Here we see that ambiguity of the pāli word kaya brought a new aspect. Namely, kaya, as body in English, can mean “physical body”, but also can mean a “group” of elements. Here, the word kāya is taken in this second meaning and two groups of elements are identified: those which constitute physical, material body and those who constitute mental “body”. Here’s what Pa-Auk Sayadaw says, obviously having in mind this passage from the Patisambhidamagga:

“There are two types of body in vipassana: the materiality-body (rūpa-kāya) and the mentality-body (nāma·kāya). The materiality-body is a group of twenty-eight types of materiality. The mentality-body is a group of consciousnesses and their associated mental factors. In other words, the two bodies are the five aggregates (khandha): materiality, feeling, perception, formations, and consciousness.”15

Based on this Abhidhammic analysis of kāya, the same author further comments on the passage we are analyzing here:

“Here, the whole body refers to the whole body of breath, not to the whole body from head to foot. Experiencing the whole body means you know the whole in-breath and out-breath from beginning, to middle, to end. And you knows it at the touching point only: at the nostrils-gate or upper lip.

The breath is nothing but a mass of mind-born kalāpas with nine types of materiality (rūpa): the earth element, water element, fire element, wind element, colour, odour, flavour, nutritive essence and the sound of the breath. Those kalāpas arise always as a body, that is why they are called a ‘body (kāya)’.”16

This indication of not one, but two types of bodies was maybe also what inspired Thai monk Buddhadasa Bhikkhu for understanding the word sabba as “all”, rather than “whole”. Following that, he understood the term sabba-kāya to mean “all bodies” and in step three of the tetrad talks about “experiencing all bodies”.

“In step three, the aim is to experience all kaya, all bodies. The essence of this step is to feel all bodies while breathing in and breathing out. While practicing the earlier steps of ānāpānasati, we began to observe that the breath conditions our flesh-and-blood body. This next step, therefore, does not involve anything new; we merely investigate this fact more profoundly, clearly, and carefully than before. We contemplate in a deeper way that there are two kaya (bodies). We should continuously observe this while breathing in and breathing out.”17

All this quotations are quite sufficient to conclude that Theravāda orthodoxy understands the meaning of our passage in a way that the meditator should keep uninterrupted attention on the full extent of every in-breath and out-breath, on all of its three phases: from the beginning, through the middle, to the end. Also, this attention should not follow movements of the breath while it’s entering the body or leaving it, but stay at the point where it touches the body for the first time, which is obviously at the area of nostrils. On the other hand, this approach was not the only one advocated within the Theravada practice.
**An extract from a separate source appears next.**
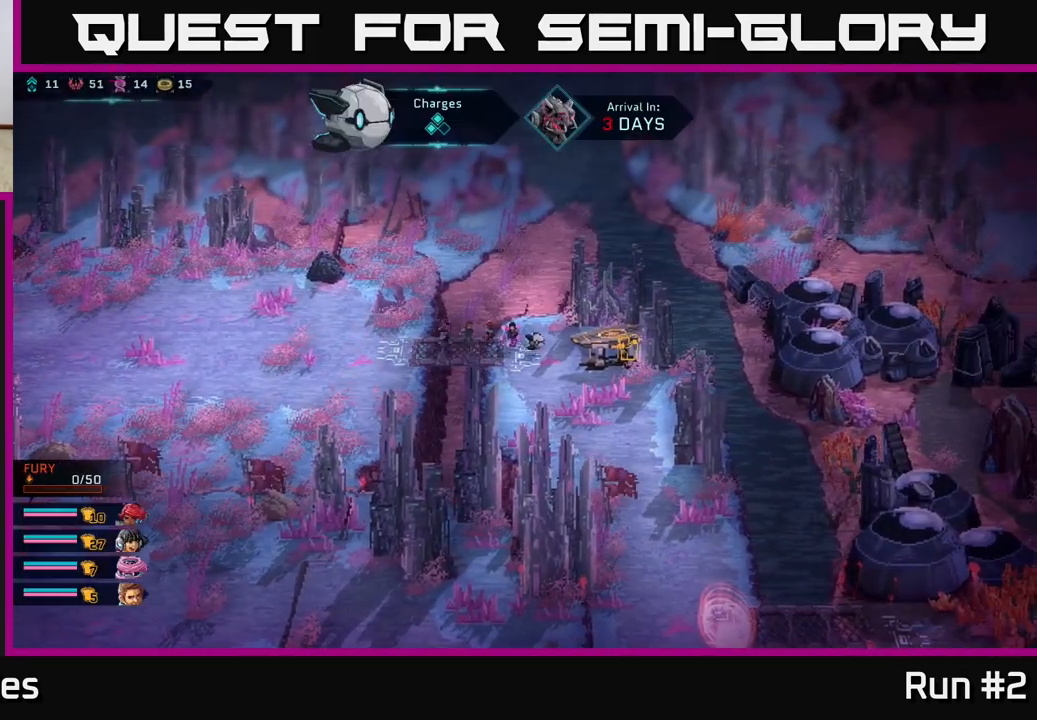
{"buttons": ["B"], "left_stick": "down-right", "right_stick": "center", "events": [[283, "B", "down"]]}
It might be interesting here to compare this “classic” Theravada interpretation with some other old Buddhist schools in India.Thus we have a passage from Mahāvibhāṣā of the Sarvastivadins, which gives quite different explanation of the third step in the body mindfulness tetrad:

“Question: As one observes the wind of breath as entering by the nose and getting out by the nose, why is it said that ‘I breathe in and out perceiving the whole body’?
Answer: When mindfulness of breathing is not yet accomplished, one observes in-and-out-breath as entering and getting out by the nose. When mindfulness of breathing is accomplished, one observes breath as entering and going out through all the pores of the body, which is like a lotus root.” (T 27, 136a–b)”18

Thus Sarvastivadins take the word “body” quite literally and interpret “the whole body” as the entire physical body, with pores, involved in breathing. Knowing how Sarvastivādin ideas migrated into China through innumerable translations, it may not be a surprise that this interpretation is in accord with another one we find in the relevant parallels of the Chinese Agamas. For example, in Ekottarika-agama‘s parallel to Mahārāhulovada sutta (EA 17.1 at T II 582b2), the third step in the instructions also relates to focusing attention to the whole (physical) body. But after that comes interesting deviation. Namely, the next instruction directs meditator to be aware if the breath is present or not: “at the time when there is breathing, he knows it is there; at a time when there is no breathing, he knows it is not there”.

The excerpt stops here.